When an organization as a whole or a subunit goes thru a lessons learned process after a major failure, Organization Development can bring meaningful value, both in designing the exercise and facilitating it, when appropriate.

Herein I shall describe several of the flaws and frequent faults of lessons learned, with the hope that my accrued experience will be of value to the OD practitioner who wants to dip his or even her toes into this water.

Flaw #1: Hidden Agendas

In lessons learned, the big turd on the table is who will get most of the blame. Organizations produce blame, and this blame needs to be parked somewhere. Generally, blame is parked at the politically weakest place. Lessons learned is not about blaming, but learning. While the stated agenda may be learning  there is always another agenda. Very few people will “just” have learning on their mind. There are hidden agendas.

Steve is VP R&D. He committed to an impossible delivery date and failed to deliver. Steve will blame Recruitment’s ability to hire new engineers in the lessons learned process.

 

Flaw #2: Blaming Process

Lessons learned often surfaces conclusions like “there was deviation from process” in order to “explain away” a major failure. Much process is made of “cover your ass” material, and should not be evoked in lessons learned unless very appropriate. People often don’t follow process because the process is useless, time consuming or irrelevant. So invoking process in lessons learned can be a lesson in futility.

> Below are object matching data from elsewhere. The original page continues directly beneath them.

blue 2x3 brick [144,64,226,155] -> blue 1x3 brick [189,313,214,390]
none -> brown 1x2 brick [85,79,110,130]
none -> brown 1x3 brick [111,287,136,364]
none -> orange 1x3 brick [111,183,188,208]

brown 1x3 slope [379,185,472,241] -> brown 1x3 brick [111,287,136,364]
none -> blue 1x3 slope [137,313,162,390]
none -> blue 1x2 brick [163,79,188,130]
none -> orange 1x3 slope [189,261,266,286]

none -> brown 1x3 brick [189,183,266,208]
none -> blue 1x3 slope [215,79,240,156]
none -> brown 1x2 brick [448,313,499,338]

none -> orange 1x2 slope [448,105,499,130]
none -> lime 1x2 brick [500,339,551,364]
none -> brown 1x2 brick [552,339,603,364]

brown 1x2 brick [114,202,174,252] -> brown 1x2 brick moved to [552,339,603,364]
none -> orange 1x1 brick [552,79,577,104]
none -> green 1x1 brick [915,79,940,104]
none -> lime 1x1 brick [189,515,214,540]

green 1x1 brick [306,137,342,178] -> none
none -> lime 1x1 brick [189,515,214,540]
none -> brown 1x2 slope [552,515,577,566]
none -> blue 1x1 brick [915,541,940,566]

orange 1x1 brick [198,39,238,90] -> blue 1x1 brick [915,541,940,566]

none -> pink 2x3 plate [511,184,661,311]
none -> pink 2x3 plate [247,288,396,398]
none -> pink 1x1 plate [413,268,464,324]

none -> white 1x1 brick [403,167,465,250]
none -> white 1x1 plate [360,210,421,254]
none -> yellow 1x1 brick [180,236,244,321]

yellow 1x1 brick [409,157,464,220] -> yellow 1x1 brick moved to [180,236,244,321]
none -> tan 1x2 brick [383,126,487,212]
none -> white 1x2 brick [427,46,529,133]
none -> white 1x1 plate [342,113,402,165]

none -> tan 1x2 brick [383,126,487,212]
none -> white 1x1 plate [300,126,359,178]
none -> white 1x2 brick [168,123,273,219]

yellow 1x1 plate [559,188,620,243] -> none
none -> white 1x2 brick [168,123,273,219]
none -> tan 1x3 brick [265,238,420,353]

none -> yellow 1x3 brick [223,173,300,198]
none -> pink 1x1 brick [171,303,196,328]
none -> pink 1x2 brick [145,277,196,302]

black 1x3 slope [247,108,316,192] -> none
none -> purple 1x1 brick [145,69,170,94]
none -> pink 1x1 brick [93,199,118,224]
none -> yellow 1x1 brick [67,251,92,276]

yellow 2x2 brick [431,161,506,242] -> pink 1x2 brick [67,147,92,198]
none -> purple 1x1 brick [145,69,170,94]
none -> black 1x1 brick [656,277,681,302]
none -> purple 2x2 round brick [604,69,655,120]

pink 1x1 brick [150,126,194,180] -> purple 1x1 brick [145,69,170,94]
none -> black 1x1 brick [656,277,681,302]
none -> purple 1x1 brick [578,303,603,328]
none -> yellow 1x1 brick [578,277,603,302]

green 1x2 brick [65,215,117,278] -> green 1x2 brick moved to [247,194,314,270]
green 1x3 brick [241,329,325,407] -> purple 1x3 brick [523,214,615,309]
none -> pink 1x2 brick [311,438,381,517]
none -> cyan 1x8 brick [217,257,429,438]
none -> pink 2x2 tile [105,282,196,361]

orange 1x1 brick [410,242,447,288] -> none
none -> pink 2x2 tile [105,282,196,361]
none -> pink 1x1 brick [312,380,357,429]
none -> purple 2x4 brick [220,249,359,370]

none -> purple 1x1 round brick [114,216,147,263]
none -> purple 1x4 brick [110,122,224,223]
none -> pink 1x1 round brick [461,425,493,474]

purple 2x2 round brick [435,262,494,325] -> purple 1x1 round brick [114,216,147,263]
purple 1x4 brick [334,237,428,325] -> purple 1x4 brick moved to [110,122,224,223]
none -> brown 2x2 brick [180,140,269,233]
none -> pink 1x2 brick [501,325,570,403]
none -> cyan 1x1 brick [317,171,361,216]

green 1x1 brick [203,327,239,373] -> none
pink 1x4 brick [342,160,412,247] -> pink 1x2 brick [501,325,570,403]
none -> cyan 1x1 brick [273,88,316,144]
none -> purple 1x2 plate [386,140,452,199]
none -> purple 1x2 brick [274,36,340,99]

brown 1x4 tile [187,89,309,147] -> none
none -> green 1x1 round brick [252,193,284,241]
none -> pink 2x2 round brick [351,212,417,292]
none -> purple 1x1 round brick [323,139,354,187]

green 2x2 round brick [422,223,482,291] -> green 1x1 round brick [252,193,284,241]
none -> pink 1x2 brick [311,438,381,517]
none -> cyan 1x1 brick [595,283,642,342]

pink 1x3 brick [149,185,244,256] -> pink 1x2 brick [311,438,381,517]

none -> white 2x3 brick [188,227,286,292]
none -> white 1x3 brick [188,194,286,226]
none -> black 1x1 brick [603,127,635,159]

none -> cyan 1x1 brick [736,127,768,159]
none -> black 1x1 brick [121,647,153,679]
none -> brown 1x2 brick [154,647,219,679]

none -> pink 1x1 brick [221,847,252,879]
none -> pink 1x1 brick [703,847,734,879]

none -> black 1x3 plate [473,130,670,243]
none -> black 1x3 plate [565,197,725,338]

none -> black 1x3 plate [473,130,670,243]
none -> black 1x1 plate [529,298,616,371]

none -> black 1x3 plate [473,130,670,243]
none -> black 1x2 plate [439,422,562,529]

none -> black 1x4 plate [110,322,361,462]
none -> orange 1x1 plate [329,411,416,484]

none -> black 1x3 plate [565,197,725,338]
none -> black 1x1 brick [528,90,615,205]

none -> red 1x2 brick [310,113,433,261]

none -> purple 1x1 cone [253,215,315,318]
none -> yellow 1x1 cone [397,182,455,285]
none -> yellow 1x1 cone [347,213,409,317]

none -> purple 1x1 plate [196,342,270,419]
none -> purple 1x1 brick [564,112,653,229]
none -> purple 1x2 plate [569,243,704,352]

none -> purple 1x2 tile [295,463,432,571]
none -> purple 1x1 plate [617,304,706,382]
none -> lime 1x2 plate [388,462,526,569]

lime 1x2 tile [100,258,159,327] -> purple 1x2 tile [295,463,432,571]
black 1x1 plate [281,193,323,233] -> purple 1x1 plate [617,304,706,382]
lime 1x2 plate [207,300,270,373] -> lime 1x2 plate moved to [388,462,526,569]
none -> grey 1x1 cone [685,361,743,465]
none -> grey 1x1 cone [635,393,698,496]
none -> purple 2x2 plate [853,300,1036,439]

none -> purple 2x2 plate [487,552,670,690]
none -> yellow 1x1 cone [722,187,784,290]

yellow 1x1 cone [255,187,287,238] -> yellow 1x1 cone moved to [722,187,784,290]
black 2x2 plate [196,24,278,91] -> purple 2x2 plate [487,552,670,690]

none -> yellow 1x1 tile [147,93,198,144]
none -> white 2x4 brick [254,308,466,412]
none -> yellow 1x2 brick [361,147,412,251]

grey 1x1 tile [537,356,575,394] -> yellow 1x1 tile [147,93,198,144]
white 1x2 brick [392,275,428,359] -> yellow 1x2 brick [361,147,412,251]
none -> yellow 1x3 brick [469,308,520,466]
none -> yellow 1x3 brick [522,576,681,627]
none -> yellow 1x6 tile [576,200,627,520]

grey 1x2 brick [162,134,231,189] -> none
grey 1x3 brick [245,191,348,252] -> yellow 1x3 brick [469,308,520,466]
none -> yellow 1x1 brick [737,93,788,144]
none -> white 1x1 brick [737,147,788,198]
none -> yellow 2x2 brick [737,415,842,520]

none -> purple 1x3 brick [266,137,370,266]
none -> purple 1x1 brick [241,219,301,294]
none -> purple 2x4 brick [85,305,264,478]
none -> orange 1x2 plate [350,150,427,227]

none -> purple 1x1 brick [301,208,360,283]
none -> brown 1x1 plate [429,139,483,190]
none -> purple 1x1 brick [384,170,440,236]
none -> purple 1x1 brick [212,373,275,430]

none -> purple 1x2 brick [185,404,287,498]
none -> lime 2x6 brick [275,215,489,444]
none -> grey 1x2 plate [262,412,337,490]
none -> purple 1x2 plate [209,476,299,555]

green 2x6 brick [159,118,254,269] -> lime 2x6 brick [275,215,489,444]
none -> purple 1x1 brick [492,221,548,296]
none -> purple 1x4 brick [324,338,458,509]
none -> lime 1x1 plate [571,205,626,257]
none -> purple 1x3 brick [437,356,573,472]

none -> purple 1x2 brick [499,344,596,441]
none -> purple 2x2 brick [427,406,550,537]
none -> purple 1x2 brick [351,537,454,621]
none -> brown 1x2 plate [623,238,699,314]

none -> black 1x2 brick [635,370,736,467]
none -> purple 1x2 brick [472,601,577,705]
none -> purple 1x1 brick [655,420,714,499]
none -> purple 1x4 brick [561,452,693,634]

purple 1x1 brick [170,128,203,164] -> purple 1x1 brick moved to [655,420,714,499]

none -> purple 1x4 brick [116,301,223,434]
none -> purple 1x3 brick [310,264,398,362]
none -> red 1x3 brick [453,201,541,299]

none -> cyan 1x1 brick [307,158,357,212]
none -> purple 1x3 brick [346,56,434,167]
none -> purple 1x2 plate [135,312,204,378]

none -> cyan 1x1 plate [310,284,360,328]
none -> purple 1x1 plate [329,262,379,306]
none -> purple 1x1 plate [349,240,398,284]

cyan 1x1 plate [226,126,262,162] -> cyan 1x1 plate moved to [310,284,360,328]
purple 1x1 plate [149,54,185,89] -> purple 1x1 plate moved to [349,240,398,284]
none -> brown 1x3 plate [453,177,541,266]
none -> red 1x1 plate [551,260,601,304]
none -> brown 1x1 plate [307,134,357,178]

Flaw #3: Put on clean underwear; don’t flip them and wear again

The people who do lessons learned are often the same people who made the mistakes. Thus, lessons learned will also express their weakness and limitations. Incompetence easily seeps into the lessons learned exercise. Or as my Dad used to say, “you cannot look up your own nostrils”. (Actually he said something much cruder).

Flaw #4: Often the flaw is untreatable

When an organization exists because of risk taking, you win a few and you lose a few. It makes no sense to debrief a loss, since it’s parts of a basically unchangeable so called genetic code.  In such a case, it makes sense to focus on secondary or tactical flaws, such as “why were we SO surprised when we failed”.

Flaw #5: Genetic, built-in frequently occurring flaws

One needs to factor in and try to mitigate genetic flaws in the lessons learned process. Sales and engineering blame one another; so will Finance and HR. Armies will blame government’s unclear goals, and government will claim that armies don’t use enough force. These patterns are trite & must be cleansed as much as possible, focusing on facts and not on stereotypes.